Yes, imagination might be funny, but it’s also a little sad—if someone habitually walks around and fails to notice the sunny aspects of a cloudy day. It comes with being so “literal”—so rigid in classifying things—so blind to beauty—so stifled by the cacophony of sounds that one fails to hear the music of a busy street or see the splendor of spontaneity.

Imagination is crazy / Your whole perspective gets hazy …

In the process of engaging our imagination some let it run wild with the creation of worst possible scenarios—gloom and doom—negativity in action. This is, I believe more visualization than imagination. The “horror” images of bad dreams or the fear that causes us to perceive reality as more dangerous than it actually is have their roots in some past experience. Our feelings take over and our mind exaggerates the situation in anticipation of a perceived threat. It’s important to note that escalating suspicion may be reality based. It’s not “bad”—it’s simply needs a strong balance with left-brain action to figure out what to do next.

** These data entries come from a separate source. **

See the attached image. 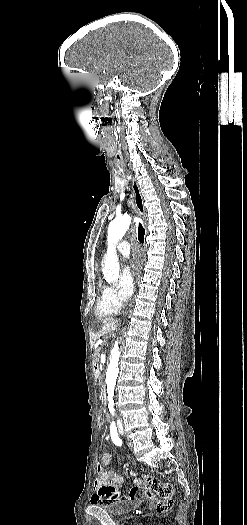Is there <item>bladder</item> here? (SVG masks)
I'll use <instances>...</instances> for the list:
<instances>
[{
    "instance_id": "bladder-1",
    "label": "bladder",
    "mask_w": 247,
    "mask_h": 525,
    "mask_svg": "<svg viewBox=\"0 0 247 525\" xmlns=\"http://www.w3.org/2000/svg\"><path fill=\"white\" fill-rule=\"evenodd\" d=\"M141 502L133 505L126 499H119L112 502H98L96 503L97 507L104 510L110 516H117L122 514H129L135 511Z\"/></svg>"
}]
</instances>
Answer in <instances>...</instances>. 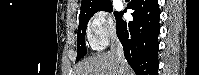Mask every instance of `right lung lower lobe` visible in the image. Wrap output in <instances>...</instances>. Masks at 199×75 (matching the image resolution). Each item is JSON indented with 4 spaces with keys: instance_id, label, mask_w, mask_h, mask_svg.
Masks as SVG:
<instances>
[{
    "instance_id": "right-lung-lower-lobe-1",
    "label": "right lung lower lobe",
    "mask_w": 199,
    "mask_h": 75,
    "mask_svg": "<svg viewBox=\"0 0 199 75\" xmlns=\"http://www.w3.org/2000/svg\"><path fill=\"white\" fill-rule=\"evenodd\" d=\"M133 21L128 24L119 12L116 18L117 36L124 48V56L137 75H157L158 34L160 11L157 0H131Z\"/></svg>"
}]
</instances>
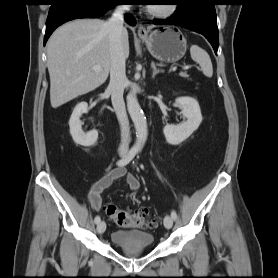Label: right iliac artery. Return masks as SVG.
<instances>
[{
	"label": "right iliac artery",
	"mask_w": 278,
	"mask_h": 278,
	"mask_svg": "<svg viewBox=\"0 0 278 278\" xmlns=\"http://www.w3.org/2000/svg\"><path fill=\"white\" fill-rule=\"evenodd\" d=\"M136 153H137V150L132 148L124 158L120 159L117 162V165L118 166H125V165H127L135 157ZM94 222L96 224H98L100 222V217L96 216L95 219H94Z\"/></svg>",
	"instance_id": "82829eb1"
}]
</instances>
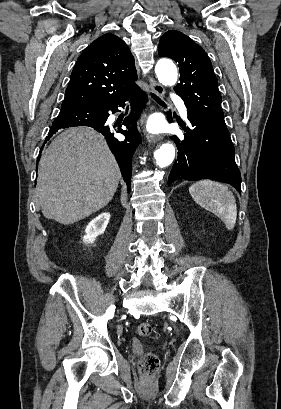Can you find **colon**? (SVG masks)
I'll return each mask as SVG.
<instances>
[{
    "mask_svg": "<svg viewBox=\"0 0 281 409\" xmlns=\"http://www.w3.org/2000/svg\"><path fill=\"white\" fill-rule=\"evenodd\" d=\"M137 334L143 337H148L151 334V325L149 323H141L137 326ZM158 359L154 354H146L140 361L141 371L144 373L154 371L158 366Z\"/></svg>",
    "mask_w": 281,
    "mask_h": 409,
    "instance_id": "obj_1",
    "label": "colon"
}]
</instances>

Only humans can imagine—can generate images in the mind that have never before been seen. All creativity begins with imagination. It lives in the right hemisphere of our brain—that’s the one most of us don’t use very much. It’s where inspiration lives. It triggers goose-bumps when a magnificent painting overwhelms us with strong feeling. It stimulates tears when a simple collection of words are so beautifully crafted as to communicate intensity beyond the literal meaning of the words used. It allows us to explain how something is used, to assign value to an object, to identify patterns of behavior or data of any kind that allow us to see “the big picture.”

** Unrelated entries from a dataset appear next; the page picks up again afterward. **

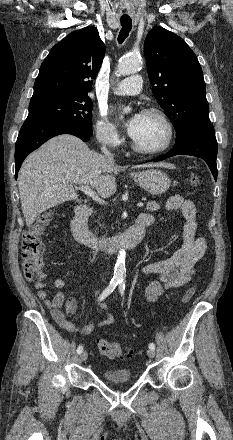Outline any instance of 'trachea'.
Returning a JSON list of instances; mask_svg holds the SVG:
<instances>
[{
	"mask_svg": "<svg viewBox=\"0 0 233 440\" xmlns=\"http://www.w3.org/2000/svg\"><path fill=\"white\" fill-rule=\"evenodd\" d=\"M122 29L118 36V42L123 43V41L128 37L131 28H132V20L130 18L121 19Z\"/></svg>",
	"mask_w": 233,
	"mask_h": 440,
	"instance_id": "obj_1",
	"label": "trachea"
}]
</instances>
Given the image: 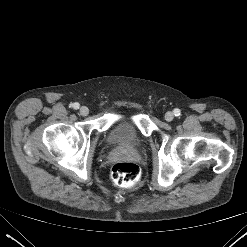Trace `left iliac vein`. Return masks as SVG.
<instances>
[{
	"mask_svg": "<svg viewBox=\"0 0 247 247\" xmlns=\"http://www.w3.org/2000/svg\"><path fill=\"white\" fill-rule=\"evenodd\" d=\"M173 119H174V114H173L172 112H167V113L165 114V120H166V121L170 122V121H172Z\"/></svg>",
	"mask_w": 247,
	"mask_h": 247,
	"instance_id": "1",
	"label": "left iliac vein"
}]
</instances>
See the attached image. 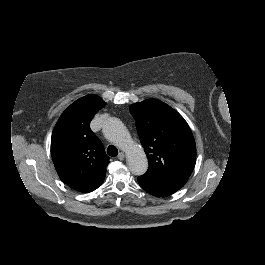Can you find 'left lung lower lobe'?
I'll use <instances>...</instances> for the list:
<instances>
[{
    "mask_svg": "<svg viewBox=\"0 0 265 265\" xmlns=\"http://www.w3.org/2000/svg\"><path fill=\"white\" fill-rule=\"evenodd\" d=\"M138 182L146 192L157 197L169 196L180 189L179 187L160 185L141 176L138 177Z\"/></svg>",
    "mask_w": 265,
    "mask_h": 265,
    "instance_id": "left-lung-lower-lobe-1",
    "label": "left lung lower lobe"
}]
</instances>
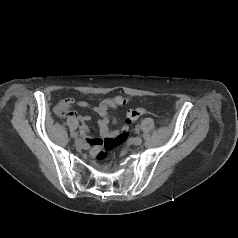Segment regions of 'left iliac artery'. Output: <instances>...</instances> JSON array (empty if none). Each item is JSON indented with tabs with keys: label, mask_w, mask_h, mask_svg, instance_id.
Returning a JSON list of instances; mask_svg holds the SVG:
<instances>
[{
	"label": "left iliac artery",
	"mask_w": 238,
	"mask_h": 238,
	"mask_svg": "<svg viewBox=\"0 0 238 238\" xmlns=\"http://www.w3.org/2000/svg\"><path fill=\"white\" fill-rule=\"evenodd\" d=\"M142 138H143L144 140H148V139L150 138V135H149L148 133H144V134L142 135Z\"/></svg>",
	"instance_id": "left-iliac-artery-1"
}]
</instances>
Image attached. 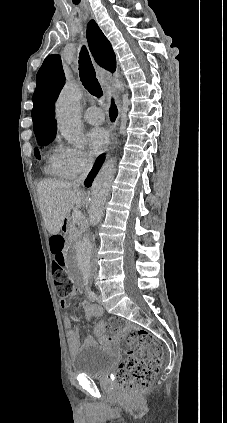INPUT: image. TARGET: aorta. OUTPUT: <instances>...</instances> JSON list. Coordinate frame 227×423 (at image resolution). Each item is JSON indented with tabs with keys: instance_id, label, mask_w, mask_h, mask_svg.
Wrapping results in <instances>:
<instances>
[{
	"instance_id": "obj_1",
	"label": "aorta",
	"mask_w": 227,
	"mask_h": 423,
	"mask_svg": "<svg viewBox=\"0 0 227 423\" xmlns=\"http://www.w3.org/2000/svg\"><path fill=\"white\" fill-rule=\"evenodd\" d=\"M81 91L73 83L62 89L56 102V118L61 135L69 143L81 144L82 122L80 117ZM116 173V159H109L97 174L91 188L89 223L97 225L104 212V206ZM65 266L69 278L76 284L87 286L97 270V254L90 235L73 243L65 255Z\"/></svg>"
}]
</instances>
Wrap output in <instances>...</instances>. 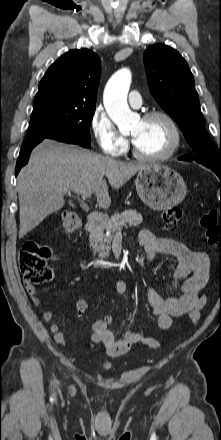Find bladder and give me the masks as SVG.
Segmentation results:
<instances>
[{"mask_svg": "<svg viewBox=\"0 0 221 440\" xmlns=\"http://www.w3.org/2000/svg\"><path fill=\"white\" fill-rule=\"evenodd\" d=\"M111 367H112L111 363H107L106 362V363L102 364V368L105 369V370L110 369Z\"/></svg>", "mask_w": 221, "mask_h": 440, "instance_id": "1", "label": "bladder"}]
</instances>
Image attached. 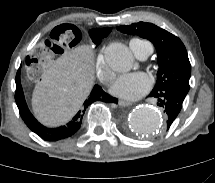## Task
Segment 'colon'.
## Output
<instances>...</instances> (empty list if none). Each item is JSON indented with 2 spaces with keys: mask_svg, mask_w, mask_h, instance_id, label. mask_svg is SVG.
<instances>
[{
  "mask_svg": "<svg viewBox=\"0 0 215 183\" xmlns=\"http://www.w3.org/2000/svg\"><path fill=\"white\" fill-rule=\"evenodd\" d=\"M82 34L79 24L64 20L48 32L34 40L26 61L24 72L32 80L45 78L55 61L80 47Z\"/></svg>",
  "mask_w": 215,
  "mask_h": 183,
  "instance_id": "colon-1",
  "label": "colon"
}]
</instances>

Both hemispheres are essential to our ability to function and explore complex questions. These two halves of the brain have different roles in our thinking. The left hemisphere, the one supporting logic, judging, critical analysis, linear orderliness, probably dominates most people today. It’s the most active, the most available, the quickest to respond. We can’t, however, accomplish major ends without recognizing that we need both the right and the left hemispheres—working together, yet separately, to provide us with all the data we need to understand and deal with the difficult questions of today.

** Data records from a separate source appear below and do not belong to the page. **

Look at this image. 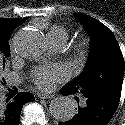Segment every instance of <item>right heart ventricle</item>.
<instances>
[{
    "instance_id": "obj_1",
    "label": "right heart ventricle",
    "mask_w": 125,
    "mask_h": 125,
    "mask_svg": "<svg viewBox=\"0 0 125 125\" xmlns=\"http://www.w3.org/2000/svg\"><path fill=\"white\" fill-rule=\"evenodd\" d=\"M48 39L50 38H59L62 40H66L68 37V30L61 25H53L50 27L48 33H47Z\"/></svg>"
}]
</instances>
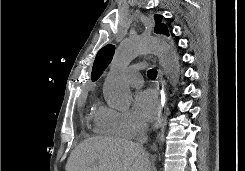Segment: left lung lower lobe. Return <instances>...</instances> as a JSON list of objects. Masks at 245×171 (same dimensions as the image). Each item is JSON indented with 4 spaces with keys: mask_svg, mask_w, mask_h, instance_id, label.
<instances>
[{
    "mask_svg": "<svg viewBox=\"0 0 245 171\" xmlns=\"http://www.w3.org/2000/svg\"><path fill=\"white\" fill-rule=\"evenodd\" d=\"M181 66H182V67H185V66H186V63H185V62H182V63H181Z\"/></svg>",
    "mask_w": 245,
    "mask_h": 171,
    "instance_id": "0a47b994",
    "label": "left lung lower lobe"
}]
</instances>
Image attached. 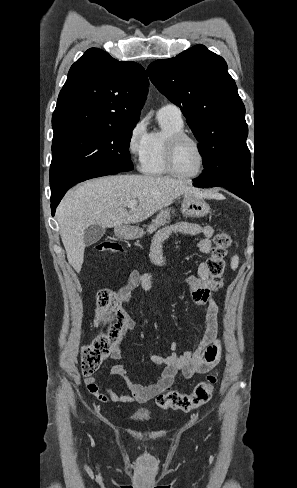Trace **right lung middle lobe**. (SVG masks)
Returning <instances> with one entry per match:
<instances>
[{
    "label": "right lung middle lobe",
    "mask_w": 297,
    "mask_h": 488,
    "mask_svg": "<svg viewBox=\"0 0 297 488\" xmlns=\"http://www.w3.org/2000/svg\"><path fill=\"white\" fill-rule=\"evenodd\" d=\"M134 127L80 128L54 135L51 198L89 176L133 170L129 145Z\"/></svg>",
    "instance_id": "obj_1"
}]
</instances>
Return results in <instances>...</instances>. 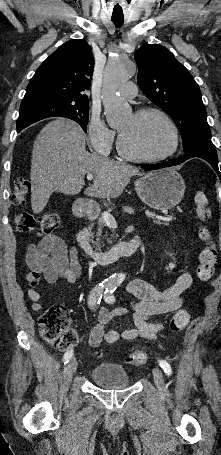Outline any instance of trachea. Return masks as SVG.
<instances>
[{"label":"trachea","mask_w":221,"mask_h":455,"mask_svg":"<svg viewBox=\"0 0 221 455\" xmlns=\"http://www.w3.org/2000/svg\"><path fill=\"white\" fill-rule=\"evenodd\" d=\"M112 22L117 25V26H121L124 22V19H120V18H112Z\"/></svg>","instance_id":"1"}]
</instances>
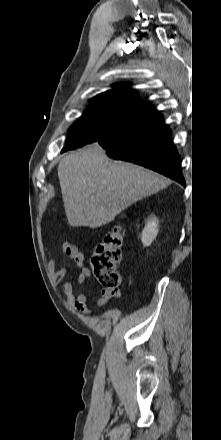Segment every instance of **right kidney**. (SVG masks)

They are linked together at the base of the brain with some wonderful wiring called the corpus collosum, and they provide us two modes of thinking—one, the left, heavily oriented to verbal action and the other, on the right, oriented to the non-verbal. The left uses logic and the right uses feeling. Facts rule the left and imagination rules the right.

Problem solving, then, becomes a synthesizing process involving information from both sources. One of the problems in our thinking lies in over dependence on left brain information.

We seek to objectify things like faith. We like to identify specific linear procedures for establishing faith—rules, step-by-step approaches. It’s beginnings, however, lie not so much with instruction as with a mind-set of significant models in a child’s life. The step-by-step approach will yield some understanding, but only at a verbal level. The mind-sets are transmitted non-verbally and become patterns of thought within the child’s mind. These “ideas” become words—words receive meaning and become concepts. The concepts facilitate the development of a belief system necessitating faith. It seems to be attained through images formed through the process of metaphor.

VanHuesen and Brooks finished their song about Imagination with lines that might possibly indicate some “faith” problems.

Have you ever felt a gentle touch and then a kiss
And then, find it’s only your imagination again?
Oh, well…

Imagination is silly, you go around willy-nilly
For example I go around wanting you
And yet I can’t imagine that you want me, too.